3 Creative Training Event Ideas to Wow Your Volunteers
Use these three creative training events the next time you want to wow your volunteers!
3 Creative Training Event Ideas to Wow Your Volunteers
1. Too Many Hats Event
Your volunteers live frantic lives, juggling roles that often leave them frustrated. Let them know you understand. Several weeks before your training session, deliver a hat from a garage sale or novelty shop to each volunteer — one you encourage them to wear to your event. Include the agenda and an invitation to your Too Many Hats event.
- Training content: Possibilities include time management tools, class management techniques, or priority and goal setting help.
- Activity: Provide fabric scraps, glue, scissors, and construction paper. Have volunteers decorate their hats in a way that reflects the roles in life they find most challenging.
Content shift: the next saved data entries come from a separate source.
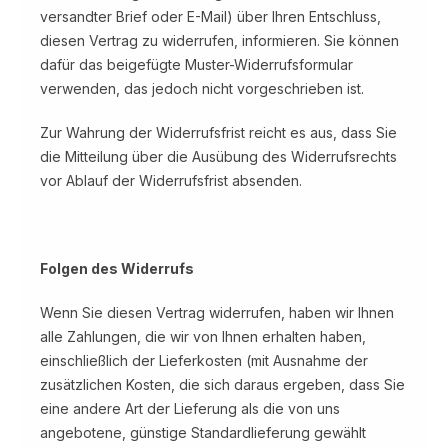
versandter Brief oder E-Mail) über Ihren Entschluss,
diesen Vertrag zu widerrufen, informieren. Sie können
dafür das beigefügte Muster-Widerrufsformular
verwenden, das jedoch nicht vorgeschrieben ist.
Zur Wahrung der Widerrufsfrist reicht es aus, dass Sie
die Mitteilung über die Ausübung des Widerrufsrechts
vor Ablauf der Widerrufsfrist absenden.
Folgen des Widerrufs
Wenn Sie diesen Vertrag widerrufen, haben wir Ihnen
alle Zahlungen, die wir von Ihnen erhalten haben,
einschließlich der Lieferkosten (mit Ausnahme der
zusätzlichen Kosten, die sich daraus ergeben, dass Sie
eine andere Art der Lieferung als die von uns
angebotene, günstige Standardlieferung gewählt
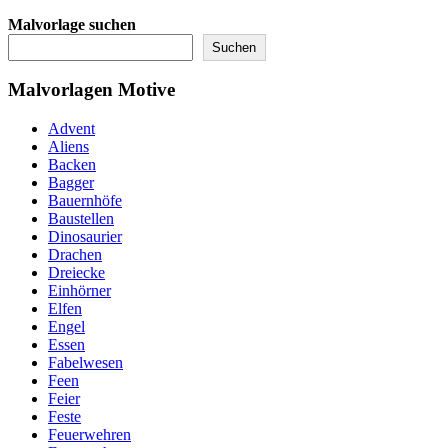
Malvorlage suchen
Suchen
Malvorlagen Motive
Advent
Aliens
Backen
Bagger
Bauernhöfe
Baustellen
Dinosaurier
Drachen
Dreiecke
Einhörner
Elfen
Engel
Essen
Fabelwesen
Feen
Feier
Feste
Feuerwehren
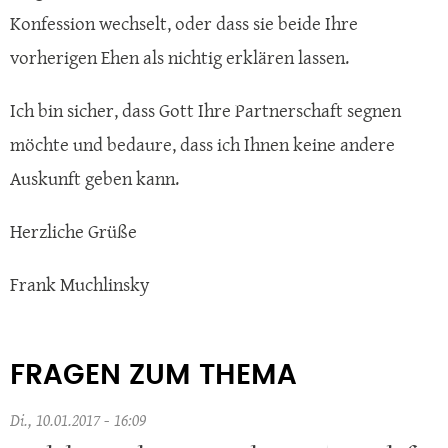
Konfession wechselt, oder dass sie beide Ihre
vorherigen Ehen als nichtig erklären lassen.
Ich bin sicher, dass Gott Ihre Partnerschaft segnen
möchte und bedaure, dass ich Ihnen keine andere
Auskunft geben kann.
Herzliche Grüße
Frank Muchlinsky
FRAGEN ZUM THEMA
Di., 10.01.2017 - 16:09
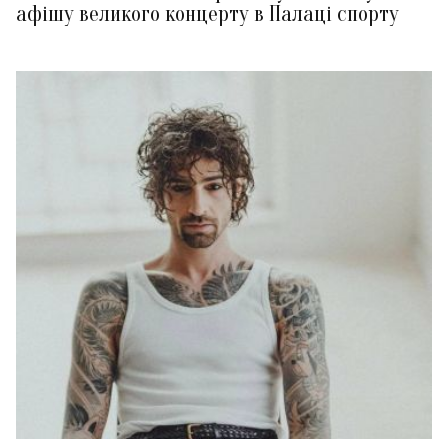
афішу великого концерту в Палаці спорту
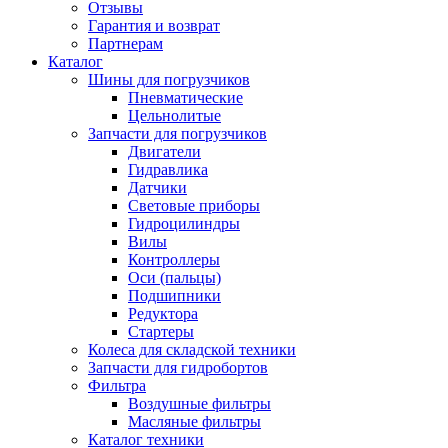
Отзывы
Гарантия и возврат
Партнерам
Каталог
Шины для погрузчиков
Пневматические
Цельнолитые
Запчасти для погрузчиков
Двигатели
Гидравлика
Датчики
Световые приборы
Гидроцилиндры
Вилы
Контроллеры
Оси (пальцы)
Подшипники
Редуктора
Стартеры
Колеса для складской техники
Запчасти для гидробортов
Фильтра
Воздушные фильтры
Масляные фильтры
Каталог техники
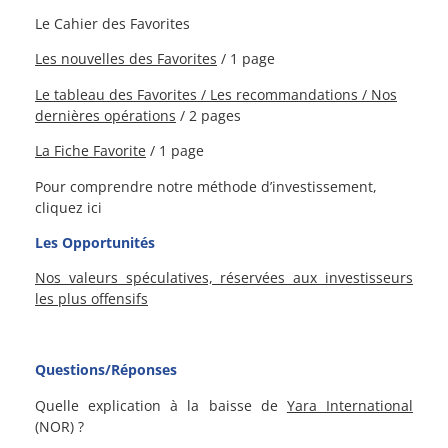
Le Cahier des Favorites
Les nouvelles des Favorites
/ 1 page
Le tableau des Favorites / L
es recommandations /
Nos
dernières opérations
/ 2 pages
La Fiche Favorite
/ 1 page
Pour comprendre notre méthode d’investissement,
cliquez ici
Les Opportunités
Nos valeurs spéculatives, réservées aux investisseurs
les plus offensifs
Questions/Réponses
Quelle explication à la baisse de
Yara International
(NOR) ?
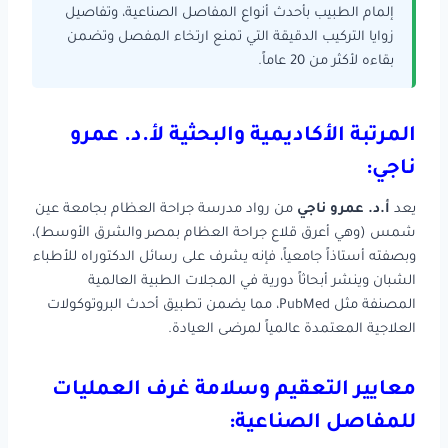
إلمام الطبيب بأحدث أنواع المفاصل الصناعية، وتفاصيل
زوايا التركيب الدقيقة التي تمنع ارتخاء المفصل وتضمن
بقاءه لأكثر من 20 عاماً.
المرتبة الأكاديمية والبحثية لأ.د. عمرو
ناجي:
يعد
أ.د. عمرو ناجي
من رواد مدرسة جراحة العظام بجامعة عين
شمس (وهي أعرق قلاع جراحة العظام بمصر والشرق الأوسط)،
وبصفته أستاذاً جامعياً، فإنه يشرف على رسائل الدكتوراه للأطباء
الشبان وينشر أبحاثاً دورية في المجلات الطبية العالمية
المصنفة مثل PubMed، مما يضمن تطبيق أحدث البروتوكولات
العلاجية المعتمدة عالمياً لمرضى العيادة.
معايير التعقيم وسلامة غرف العمليات
للمفاصل الصناعية:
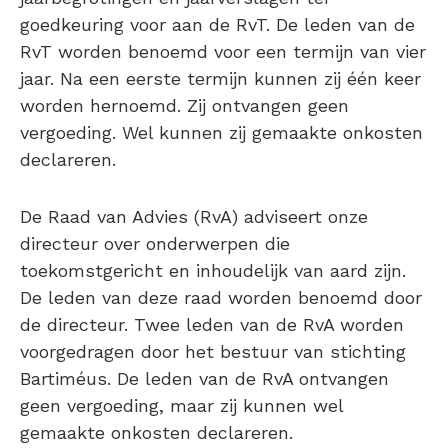
goedkeuring voor aan de RvT. De leden van de
RvT worden benoemd voor een termijn van vier
jaar. Na een eerste termijn kunnen zij één keer
worden hernoemd. Zij ontvangen geen
vergoeding. Wel kunnen zij gemaakte onkosten
declareren.
De Raad van Advies (RvA) adviseert onze
directeur over onderwerpen die
toekomstgericht en inhoudelijk van aard zijn.
De leden van deze raad worden benoemd door
de directeur. Twee leden van de RvA worden
voorgedragen door het bestuur van stichting
Bartiméus. De leden van de RvA ontvangen
geen vergoeding, maar zij kunnen wel
gemaakte onkosten declareren.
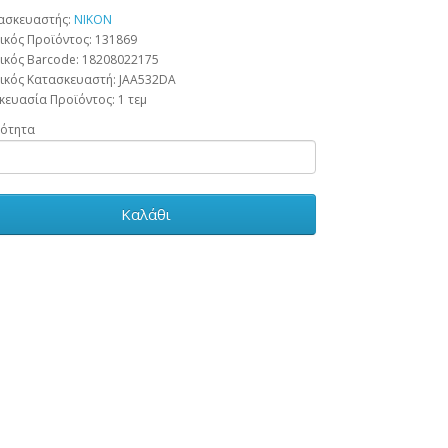
ασκευαστής:
NIKON
ικός Προϊόντος: 131869
ικός Barcode:
18208022175
ικός Κατασκευαστή:
JAA532DA
κευασία Προϊόντος:
1 τεμ
ότητα
Καλάθι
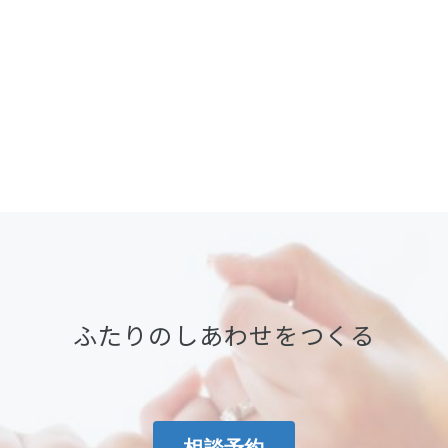
ふたりのしあわせをつくる
相談予約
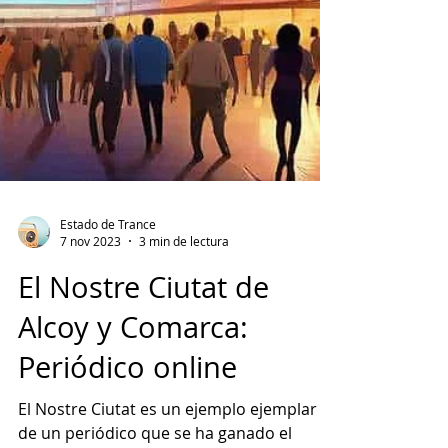
Estado de Trance
7 nov 2023
3 min de lectura
El Nostre Ciutat de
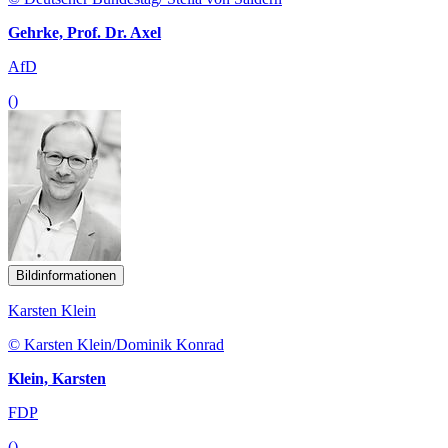
Gehrke, Prof. Dr. Axel
AfD
()
Bildinformationen
Karsten Klein
© Karsten Klein/Dominik Konrad
Klein, Karsten
FDP
()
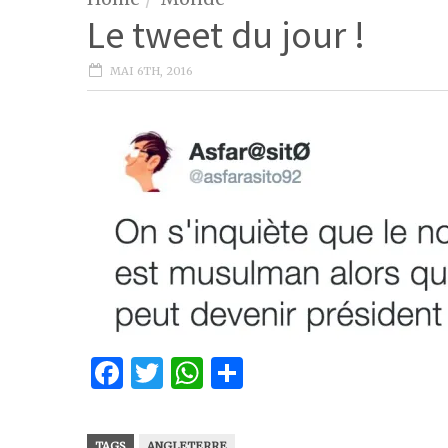
Le tweet du jour !
MAI 6TH, 2016
Facebook
Twitter
WhatsApp
Partager
TAGS
ANGLETERRE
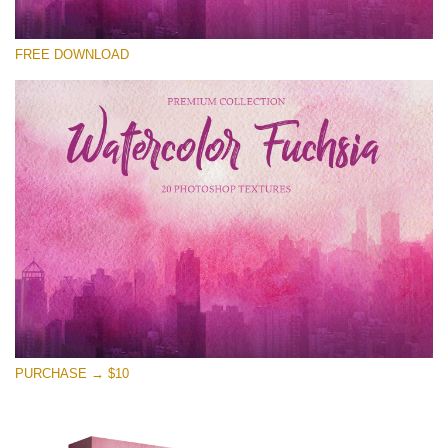
Please select
FREE DOWNLOAD
Free Photoshop Overlay
Small 800*533px
Watercolor Fuchsia
(20 Textures)
Large 6000*4000px
Entire Collection
(1783 Overlays)
Large 6000*4000px
Free download
PURCHASE → $10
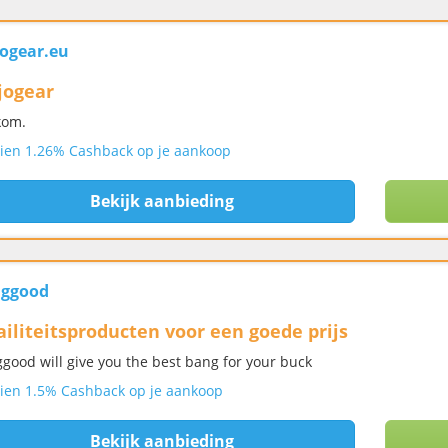
ogear.eu
jogear
kom.
ien 1.26% Cashback op je aankoop
Bekijk aanbieding
ggood
iliteitsproducten voor een goede prijs
good will give you the best bang for your buck
ien 1.5% Cashback op je aankoop
Bekijk aanbieding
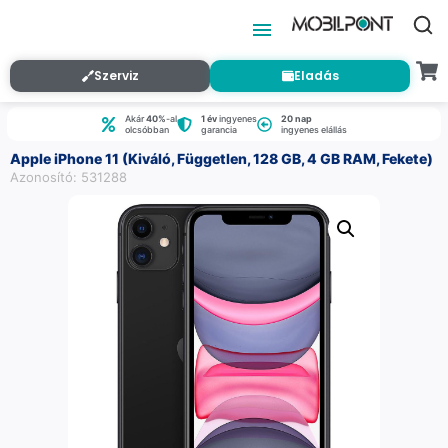
Szerviz
Eladás
Akár
40%
-al
1 év
ingyenes
20 nap
olcsóbban
garancia
ingyenes elállás
Apple iPhone 11 (Kiváló, Független, 128 GB, 4 GB RAM, Fekete)
Azonosító: 531288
Have pairs pray for each other.
- Hint: Have extra hats on hand for those who forget to bring theirs.
2. Pieced Together Event
Do all your volunteers feel important and involved? Teachers who’ve been off in their rooms for months may feel isolated, drained, and out of the loop. Develop a team spirit, and invite evaluation with this training event.
Gift-wrap individual pieces of a paper quilt pattern and deliver one piece to each volunteer. With each piece, include an agenda and encourage teachers to color and bring their quilt piece to your event.
- Training content: Focus on team-building, the body of Christ, or the importance of various children and adults in the Christian education process.
- Activity: When volunteers arrive, have them patch their quilt together. Have quilt pieces with the same design determine small groups for a later discussion/prayer time.
- Hint: Have duplicate pieces. If everyone doesn’t show up, you’ll still be able to complete the puzzle.
3. Come As You Are Event
Call your volunteers at various times of the day — at the office, over the weekend, near bedtime — and invite them to your event. The catch: They must come precisely as they’re dressed when you make phone contact with them. With few exceptions, this will be possible. Award prizes for the most unusual attire, most relaxed, most formal, and the one that took the most courage to wear.
- Training content: Stress the importance of accepting individual children as they are, various learning styles, or team teachers’ complementary gifts.
- Activity: In small groups, ask volunteers to guess when and where group members were when phone contact was made. Report great stories to the larger group.
- Hint: Be flexible if necessary in enforcing your rule!